_INSTRUCTIONS FOR THE TASK_
The pictures in the listing below are to be skipped, while the lines between the line holding "focal_35mm: 41" and the line holding "focal_mm: 16", inclusive, are to be output exactly.

_RECORDS FOR PROCESSING_
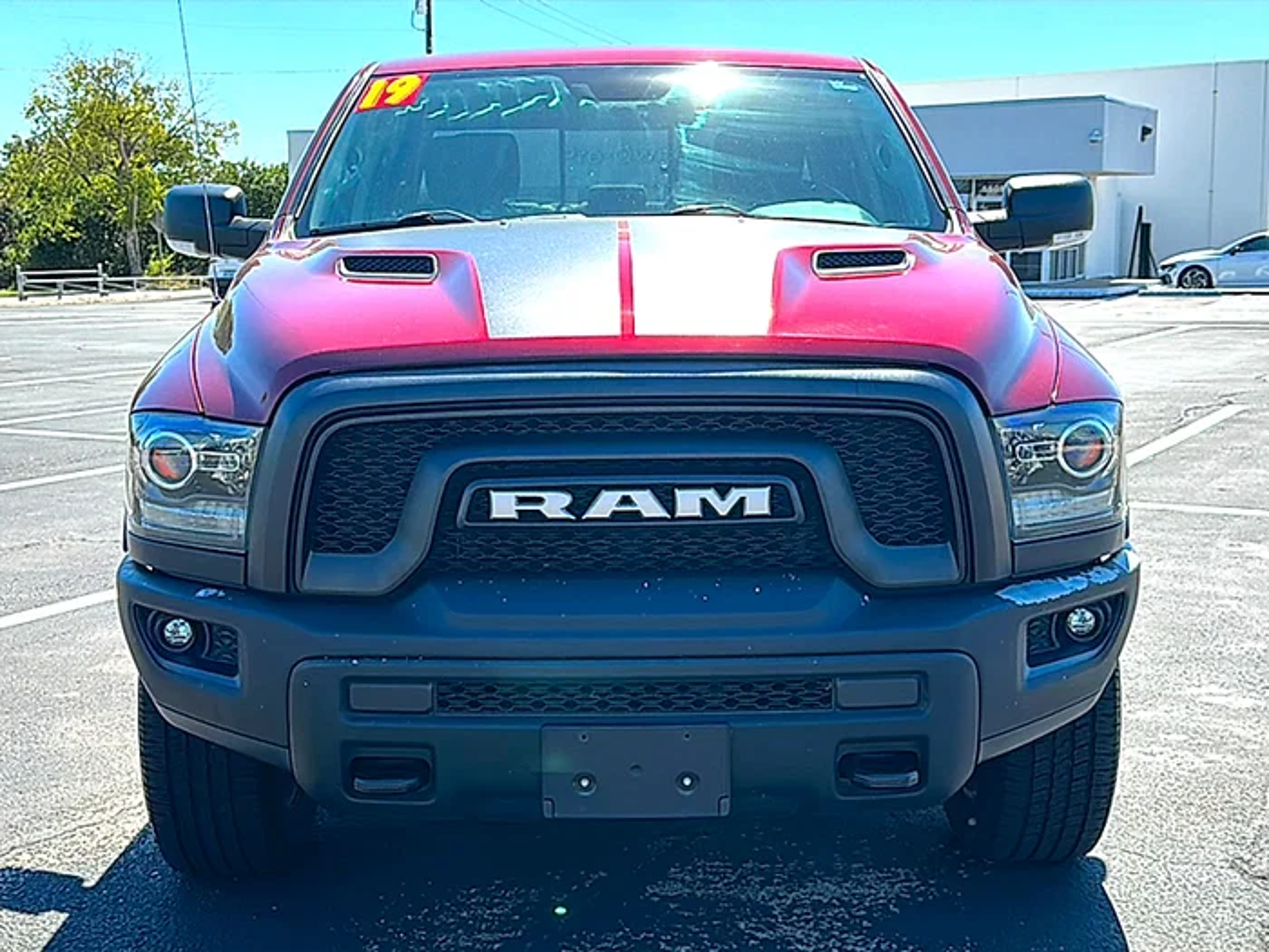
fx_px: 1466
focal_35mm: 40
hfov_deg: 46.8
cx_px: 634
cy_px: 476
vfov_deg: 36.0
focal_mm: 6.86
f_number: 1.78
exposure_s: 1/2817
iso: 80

...

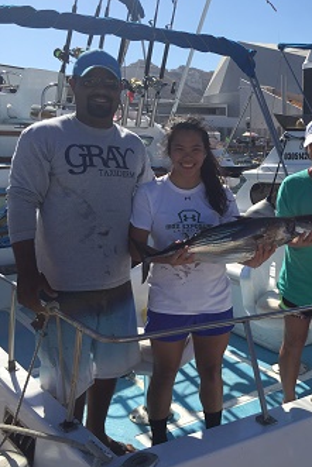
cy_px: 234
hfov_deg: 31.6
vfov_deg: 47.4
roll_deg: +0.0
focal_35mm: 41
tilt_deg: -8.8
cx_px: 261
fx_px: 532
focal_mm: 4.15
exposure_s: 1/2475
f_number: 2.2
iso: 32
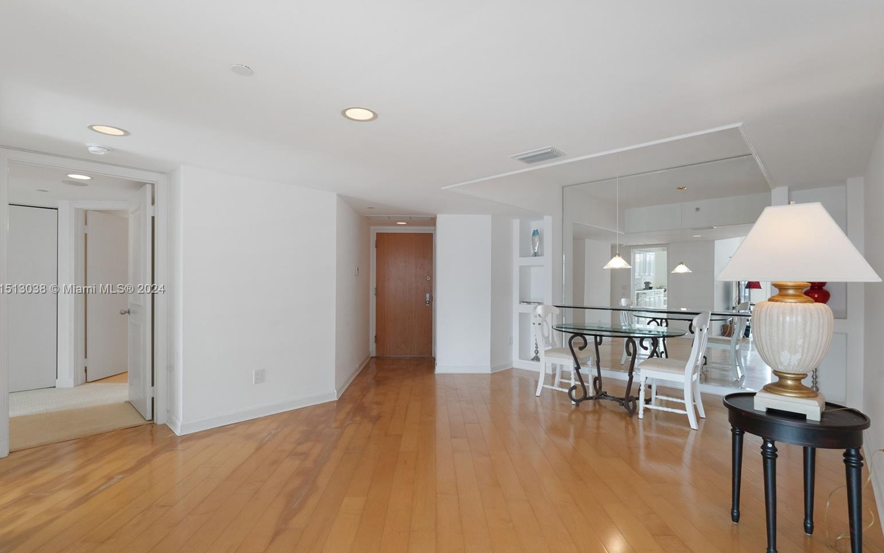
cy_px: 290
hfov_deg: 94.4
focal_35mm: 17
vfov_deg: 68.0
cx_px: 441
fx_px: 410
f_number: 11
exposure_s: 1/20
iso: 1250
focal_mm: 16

_WRITTEN SOLUTION_
focal_35mm: 41
tilt_deg: -8.8
cx_px: 261
fx_px: 532
focal_mm: 4.15
exposure_s: 1/2475
f_number: 2.2
iso: 32
cy_px: 290
hfov_deg: 94.4
focal_35mm: 17
vfov_deg: 68.0
cx_px: 441
fx_px: 410
f_number: 11
exposure_s: 1/20
iso: 1250
focal_mm: 16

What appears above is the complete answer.